Best & Worst 2005
Our Annual List of Preservation Dreams and Nightmares
By Preservation editors | Online Only | Jan. 6, 2006
In 2005, Hurricane Katrina eclipsed all cultural disasters in our country's history, killing more than a thousand people, decimating waterfront mansions in 15 historic districts on Mississippi's Gulf Coast before flooding New Orleans, and causing billions of dollars in damage to a city with some of the country's finest historic houses.
Rehabilitating and repairing the city will take time and careful planning. Hopefully, missteps like the hasty demolition of a 1903 building will not be repeated, and New Orleans residents, with the help of the National Trust, will fight against unnecessary teardowns.
Preservation Online's Katrina coverage (as of February 2008, these articles are no longer available online):
Fenway Wins at Home
A year after the Boston Red Sox broke the Babe's curse and won the World Series, the team's owners announced in March that they will remain in the 1912 venue, Fenway Park. With fresh paint and new coveted seats above the Green Monster, the ballpark is safe at home.
Oregon Law Struck Down in Court
An Oregon judge overturned Measure 37, the state's controversial new law that requires governments to reimburse landowners or forgo enforcement of land-use laws when those laws reduce property value. "More and more Oregonians are becoming concerned that Measure 37 didn't strike a balance between land-use planning and property rights," says Bob Stacey, executive director of 1,000 Friends of Oregon, whose lawsuit prompted the October decision. "For every property owner who hits the jackpot with the new Measure 37 claims, new victims are being created." It's not over yet: Stay tuned for the appeals process.
Bridges Over Troubled Waters
These days, many state transportation departments opt to tear down and replace historic bridges that can't support today's heavier traffic demands. In St. Augustine, Fla., however, residents, with the help of the National Trust, fought to save the Bridge of Lions, a signature bridge bedecked with lion heads that has graced the city since 1927.

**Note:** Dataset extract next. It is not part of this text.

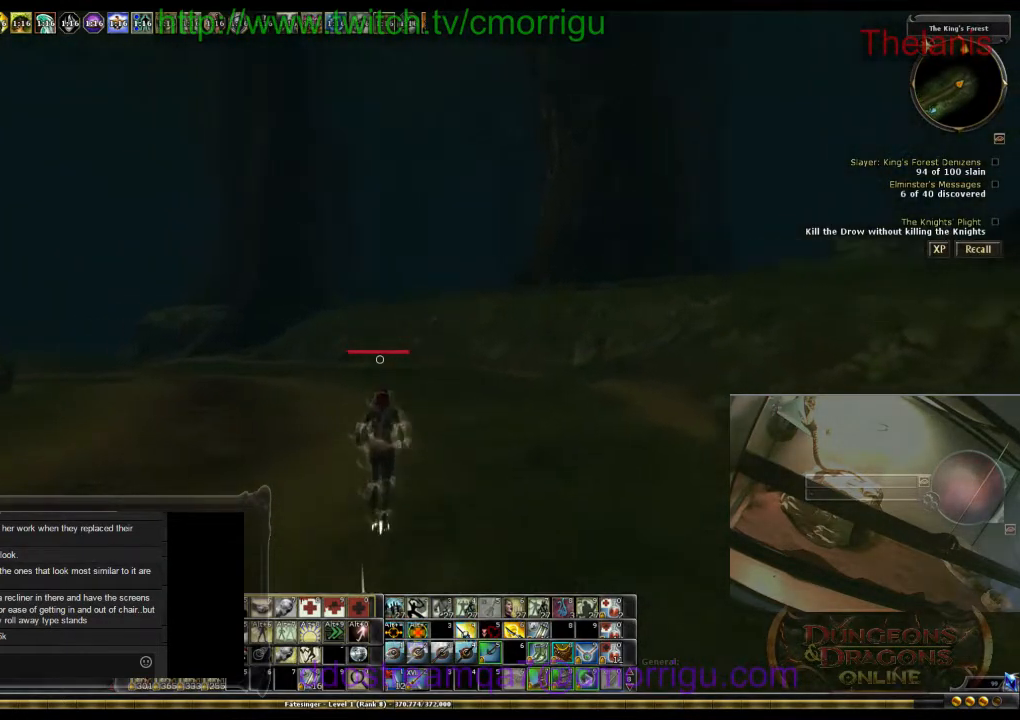
{"keys": ["w"], "events": []}
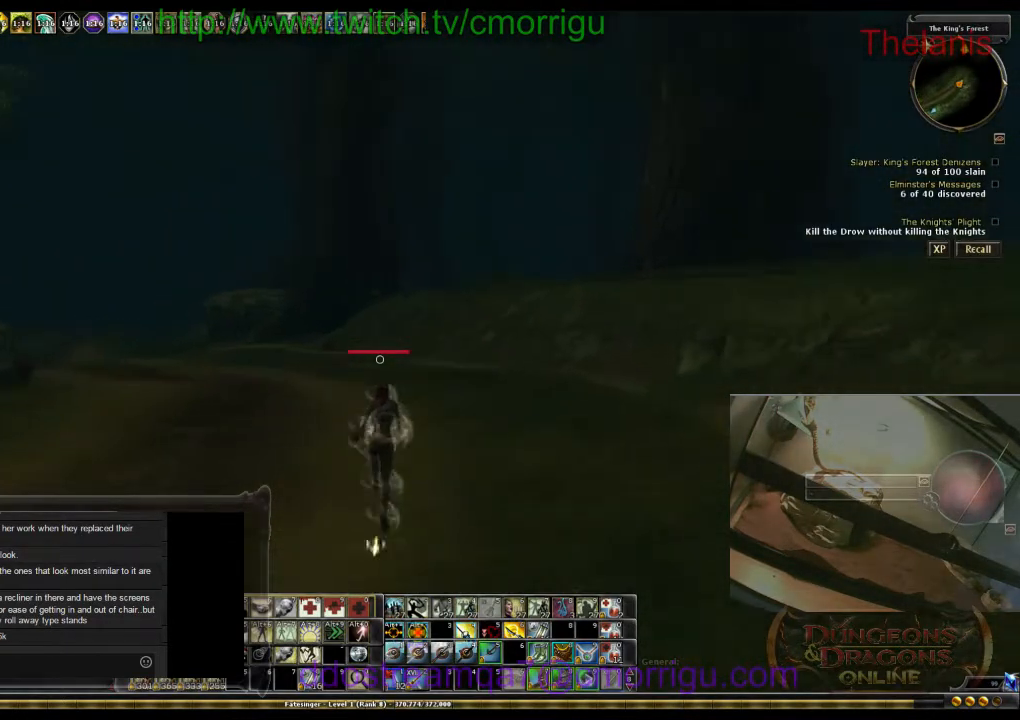
{"keys": ["w"], "events": []}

Philadelphia's last movie house, the Boyd Theater, was rescued in January when Clear Channel Entertainment pledged to restore the 1928 structure, as it has the Hippodrome in Baltimore and Boston's Opera House.

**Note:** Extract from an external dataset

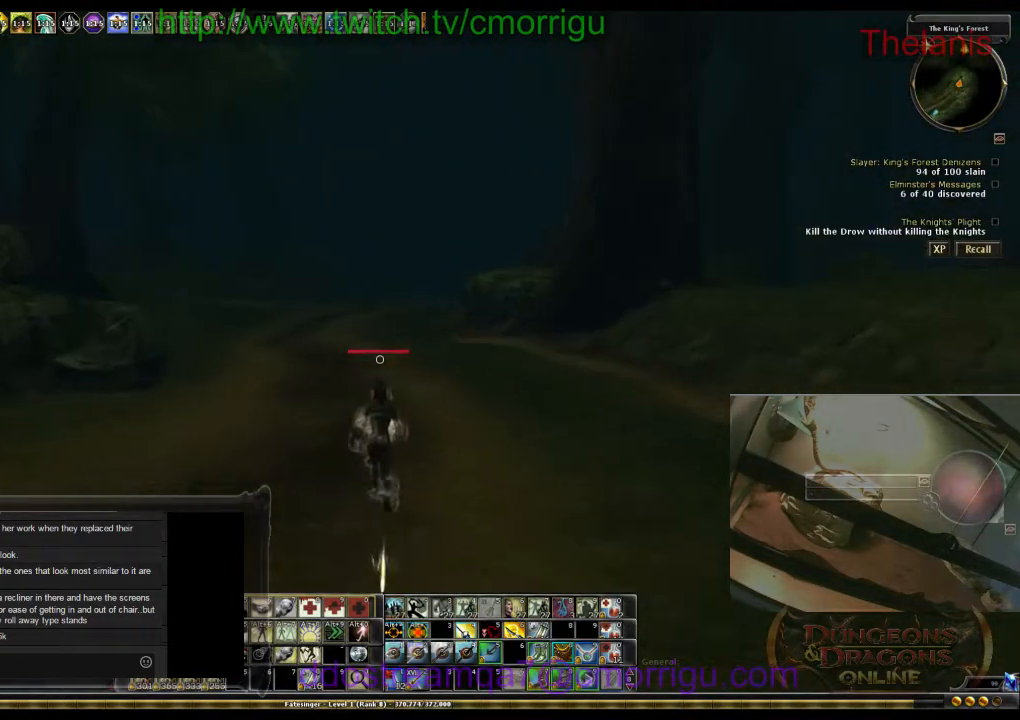
{"keys": ["w"], "events": []}
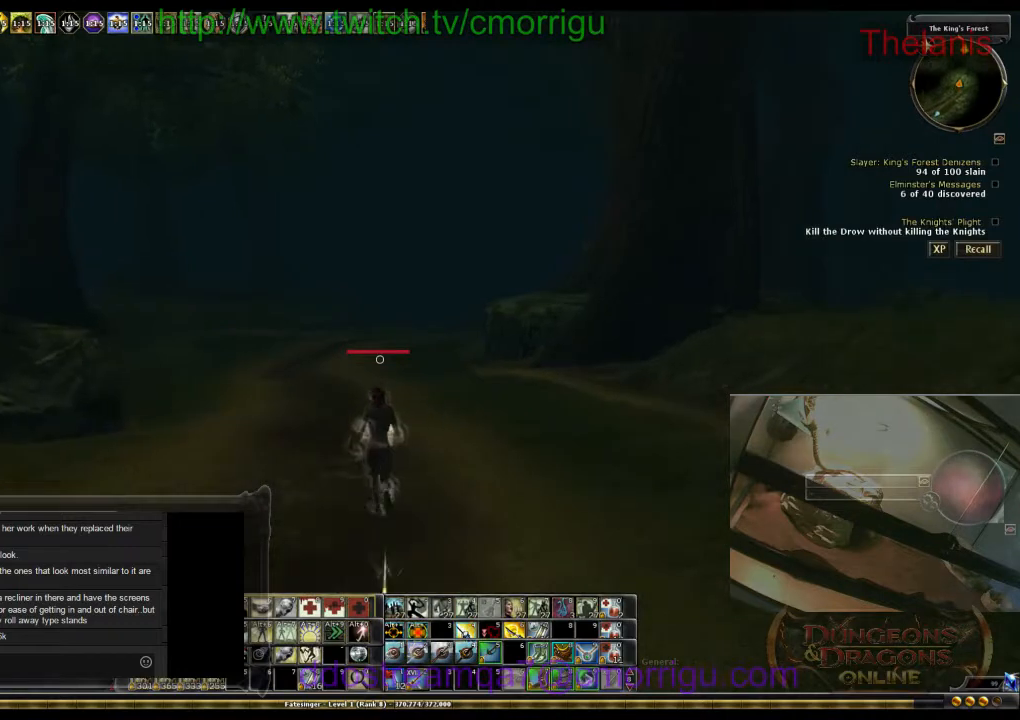
{"keys": ["w"], "events": []}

One Person Can Make a Difference
Faced with another teardown in Kenilworth, Ill., whose architecturally exceptional houses aren't protected by local laws, a resident stepped forward at the eleventh hour to rescue a 1910 house. But a Daniel Burnham-designed house, along with many of the town's 825 other houses, remain threatened.

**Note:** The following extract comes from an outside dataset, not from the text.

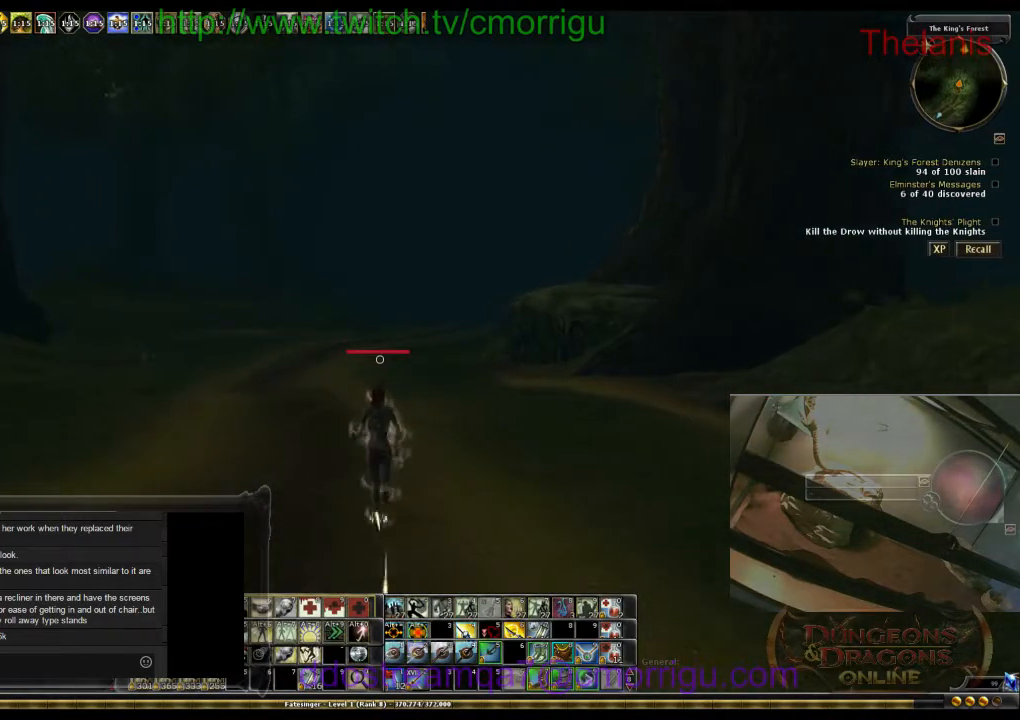
{"keys": ["w"], "events": []}
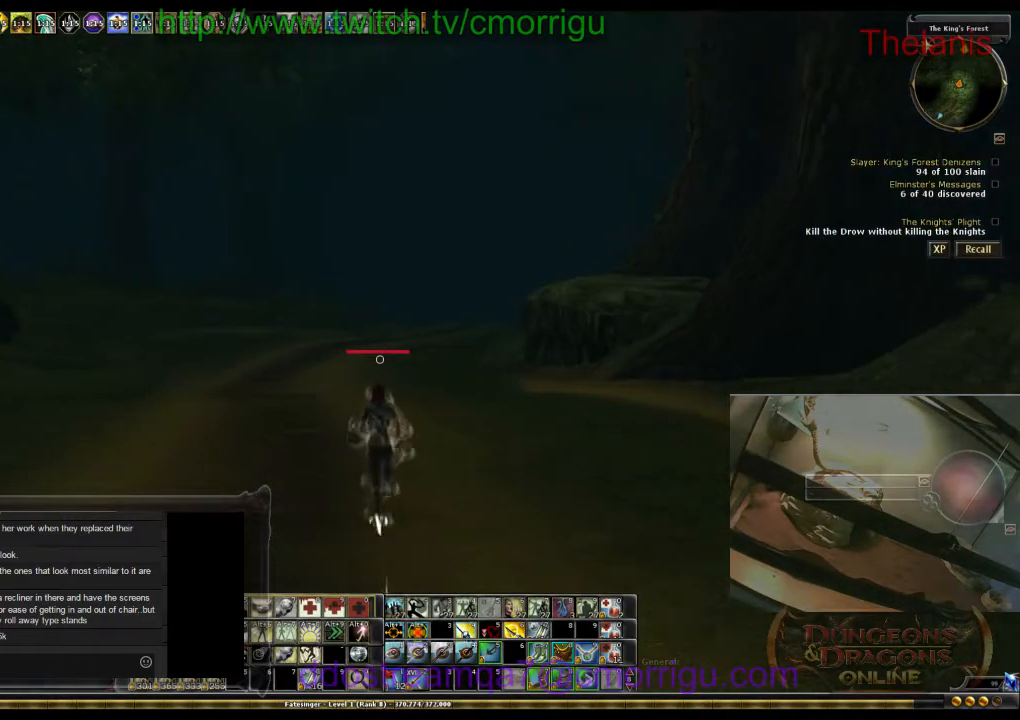
{"keys": [], "events": [[333, "w", "up"]]}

Houses, Houses, Everywhere
Far from urban centers, subdivisions are displacing historic properties—and, in an ironic coup de grace, often taking the names of the buildings they replace. An 1853 cider mill in Poughkeepsie, N.Y., for example, is threatened by the Cider Mill Estates housing development. The former 1869 home of golf guru Kenneth Smith, located on 60 acres in Kansas, could go down for a subdivision. In August, Richmond issued a demolition permit for the city's oldest house so that a developer can build 44 houses on the 1700s estate.
The Circle Is Broken
The three-year battle over Two Columbus Circle, the modern icon designed by Edward Durell Stone in 1964, ended this fall, when workers began permanently changing its facade. Preservationists fought the city's plan to sell the building for $17 million to the Museum of Art & Design, but the sale went through in October, thanks to a carte blanche from New York City's Landmarks Commission, which refused to landmark the modern structure. When scaffolding shrouded the building in November, a live "Shame Cam" began documenting the damage at http://www.landmarkwest.org/webcam/javlw.html.
Fortunately, Stone's 1939 A. Conger Goodyear House was saved in July, when it was sold with protective easements.
Detroit Caught in 1960s "Urban Renewal" Myth
In preparation for the 2006 Super Bowl, the city of Detroit intends to demolish 100 buildings, many of them neglected historic buildings that could be revitalized. In May, the city issued a demolition permit for the century-old Madison-Lenox Hotel, presumably for a parking lot (the Madison-Lenox was on the Trust's 2004 11 Most list). Another hotel, the city-owned 1914 Statler Hilton, was torn down in June, prompting the Trust to name the city's historic downtown buildings to its 11 Most Endangered list. What will be left of downtown Detroit?
Down and Out in Beverly Hills
Despite its history and panache, Beverly Hills remains one of the only Los Angeles suburbs without a historic-preservation ordinance. Consequently, Ira and George Gershwin's former home and office became just another teardown story in August. Less than a week after a developer razed the Gershwin mansion, demolition began downtown on a 1923 theater and 1926 warehouse, months after voters approved a new hotel in its place.